_Exercise brief_
Return every line of the material below without a single change, from the first entry to the last.

_Data shown_
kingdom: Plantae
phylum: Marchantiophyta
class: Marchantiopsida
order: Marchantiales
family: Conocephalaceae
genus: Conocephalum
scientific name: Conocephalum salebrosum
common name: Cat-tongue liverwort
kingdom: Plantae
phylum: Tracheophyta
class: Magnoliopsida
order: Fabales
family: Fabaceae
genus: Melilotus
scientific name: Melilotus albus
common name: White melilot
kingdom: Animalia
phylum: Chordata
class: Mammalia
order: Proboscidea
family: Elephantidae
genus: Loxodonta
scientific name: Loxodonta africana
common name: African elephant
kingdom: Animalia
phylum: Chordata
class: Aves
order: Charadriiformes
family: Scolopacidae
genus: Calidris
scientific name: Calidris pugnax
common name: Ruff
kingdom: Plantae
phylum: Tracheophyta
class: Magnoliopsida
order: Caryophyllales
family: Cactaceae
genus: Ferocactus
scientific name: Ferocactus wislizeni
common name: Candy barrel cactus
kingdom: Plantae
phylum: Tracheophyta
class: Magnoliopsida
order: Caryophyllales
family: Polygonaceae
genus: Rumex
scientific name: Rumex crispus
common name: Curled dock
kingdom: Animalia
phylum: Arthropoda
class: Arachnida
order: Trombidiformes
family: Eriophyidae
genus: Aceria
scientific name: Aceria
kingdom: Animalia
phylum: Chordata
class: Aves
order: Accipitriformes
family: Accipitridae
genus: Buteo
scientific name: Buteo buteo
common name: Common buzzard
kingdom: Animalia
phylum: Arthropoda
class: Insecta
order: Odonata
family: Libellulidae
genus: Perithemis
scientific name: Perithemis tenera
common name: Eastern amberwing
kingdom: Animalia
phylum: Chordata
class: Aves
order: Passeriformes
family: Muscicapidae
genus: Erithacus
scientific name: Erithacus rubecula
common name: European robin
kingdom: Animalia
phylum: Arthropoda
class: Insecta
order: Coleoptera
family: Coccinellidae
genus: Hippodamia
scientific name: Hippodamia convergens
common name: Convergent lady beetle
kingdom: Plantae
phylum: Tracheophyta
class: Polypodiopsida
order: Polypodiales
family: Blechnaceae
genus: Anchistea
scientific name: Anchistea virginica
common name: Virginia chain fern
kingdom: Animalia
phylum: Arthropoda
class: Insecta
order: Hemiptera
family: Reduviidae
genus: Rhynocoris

_Completed exercise_
kingdom: Plantae
phylum: Marchantiophyta
class: Marchantiopsida
order: Marchantiales
family: Conocephalaceae
genus: Conocephalum
scientific name: Conocephalum salebrosum
common name: Cat-tongue liverwort
kingdom: Plantae
phylum: Tracheophyta
class: Magnoliopsida
order: Fabales
family: Fabaceae
genus: Melilotus
scientific name: Melilotus albus
common name: White melilot
kingdom: Animalia
phylum: Chordata
class: Mammalia
order: Proboscidea
family: Elephantidae
genus: Loxodonta
scientific name: Loxodonta africana
common name: African elephant
kingdom: Animalia
phylum: Chordata
class: Aves
order: Charadriiformes
family: Scolopacidae
genus: Calidris
scientific name: Calidris pugnax
common name: Ruff
kingdom: Plantae
phylum: Tracheophyta
class: Magnoliopsida
order: Caryophyllales
family: Cactaceae
genus: Ferocactus
scientific name: Ferocactus wislizeni
common name: Candy barrel cactus
kingdom: Plantae
phylum: Tracheophyta
class: Magnoliopsida
order: Caryophyllales
family: Polygonaceae
genus: Rumex
scientific name: Rumex crispus
common name: Curled dock
kingdom: Animalia
phylum: Arthropoda
class: Arachnida
order: Trombidiformes
family: Eriophyidae
genus: Aceria
scientific name: Aceria
kingdom: Animalia
phylum: Chordata
class: Aves
order: Accipitriformes
family: Accipitridae
genus: Buteo
scientific name: Buteo buteo
common name: Common buzzard
kingdom: Animalia
phylum: Arthropoda
class: Insecta
order: Odonata
family: Libellulidae
genus: Perithemis
scientific name: Perithemis tenera
common name: Eastern amberwing
kingdom: Animalia
phylum: Chordata
class: Aves
order: Passeriformes
family: Muscicapidae
genus: Erithacus
scientific name: Erithacus rubecula
common name: European robin
kingdom: Animalia
phylum: Arthropoda
class: Insecta
order: Coleoptera
family: Coccinellidae
genus: Hippodamia
scientific name: Hippodamia convergens
common name: Convergent lady beetle
kingdom: Plantae
phylum: Tracheophyta
class: Polypodiopsida
order: Polypodiales
family: Blechnaceae
genus: Anchistea
scientific name: Anchistea virginica
common name: Virginia chain fern
kingdom: Animalia
phylum: Arthropoda
class: Insecta
order: Hemiptera
family: Reduviidae
genus: Rhynocoris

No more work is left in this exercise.